I'm just going to take care of my own privacy, because I'm clearly in the minority (present company excluded, of course). Almost everyone I know disregards online privacy completely, so I'm done trying to get a dialogue going with these people; it's every man for himself. The only way online privacy will become a hot topic among laymen is when something nasty happens and at that point, it will have been too late.

[–] [email protected] 9 points 3 months ago (1 children)

my personal response is ALWAYS "would you be fine living with a state mandated police officer, FBI agent, CIA agent, whatever, in your house 24/7 making sure you never did anything wrong?"

the answer is no, because obviously it's no.

[–] [email protected] 3 points 3 months ago (1 children)
[–] [email protected] 2 points 3 months ago

a fren that will report all your wrong doings to big government!

[–] [email protected] 23 points 3 months ago (1 children)

Data section:
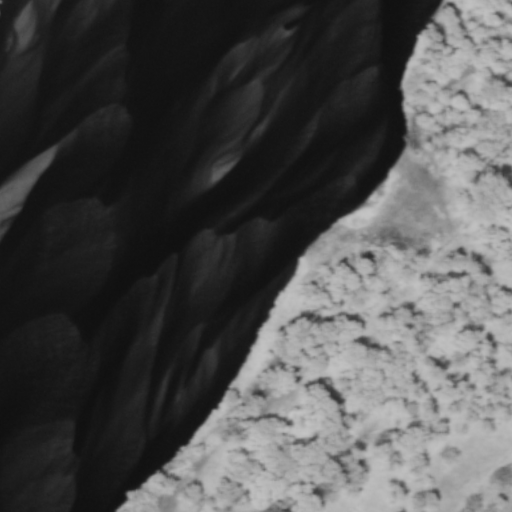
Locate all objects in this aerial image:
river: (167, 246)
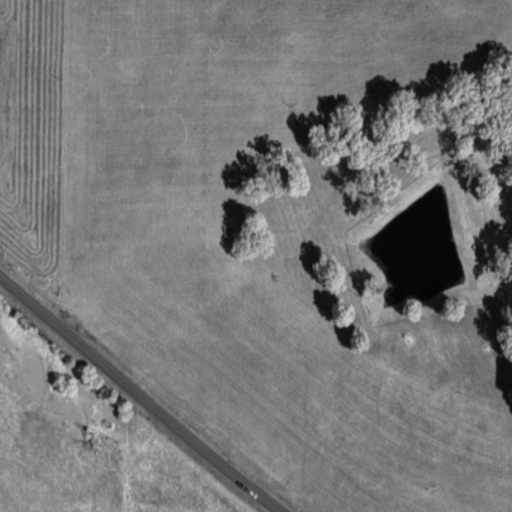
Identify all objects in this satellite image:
...
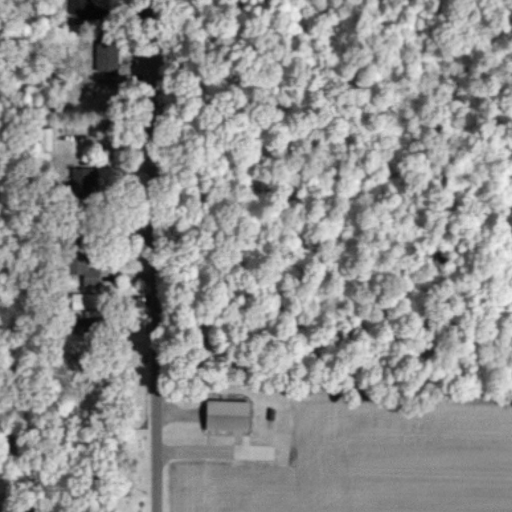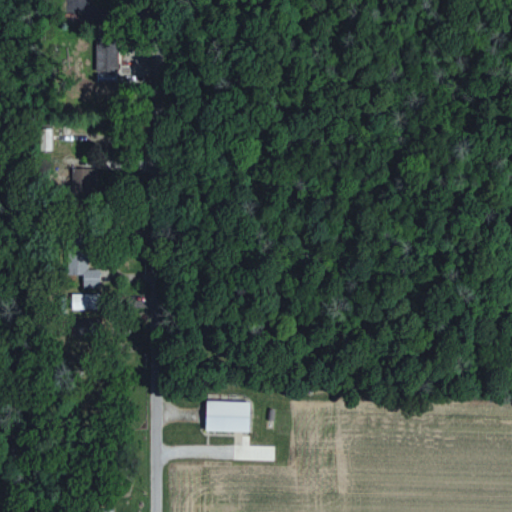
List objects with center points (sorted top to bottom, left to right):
--
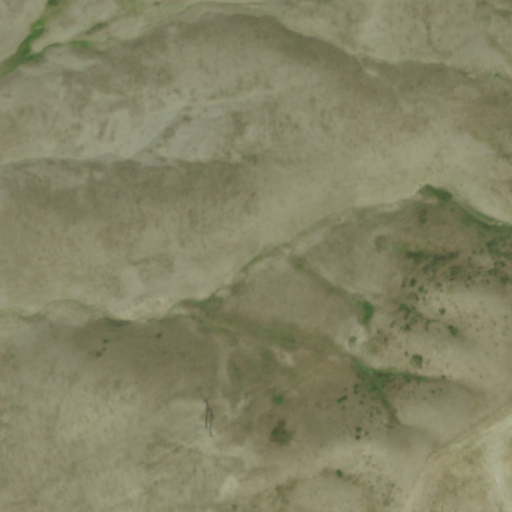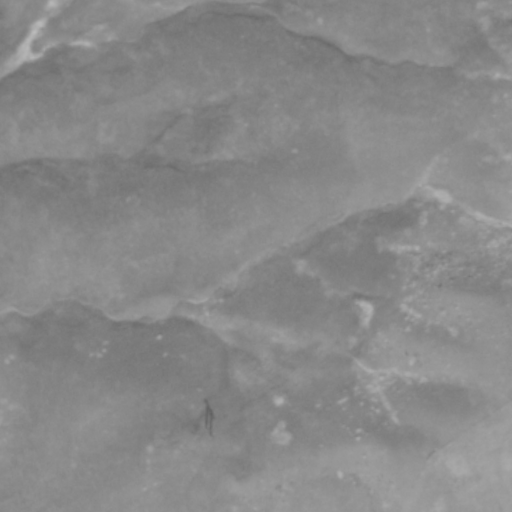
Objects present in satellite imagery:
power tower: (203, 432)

Requirement A:
Answer these questions about the online privacy excerpt:
(i) According to the opening comment, what will make online privacy a hot topic among laymen?
(ii) In the question the second commenter always asks, how often would the officer or agent be in the house?
(iii) What would the "fren" report, and to whom?
Requirement B: Reproduce the portion of the online privacy excerpt that starts at the words "[–] [email protected] 2 points" and stops after "23 points 3 months ago (1 children)".

Exercise result A:
(i) Something nasty happening.
(ii) 24/7.
(iii) All your wrong doings, to big government.

Exercise result B:
[–] [email protected] 2 points 3 months ago

a fren that will report all your wrong doings to big government!

[–] [email protected] 23 points 3 months ago (1 children)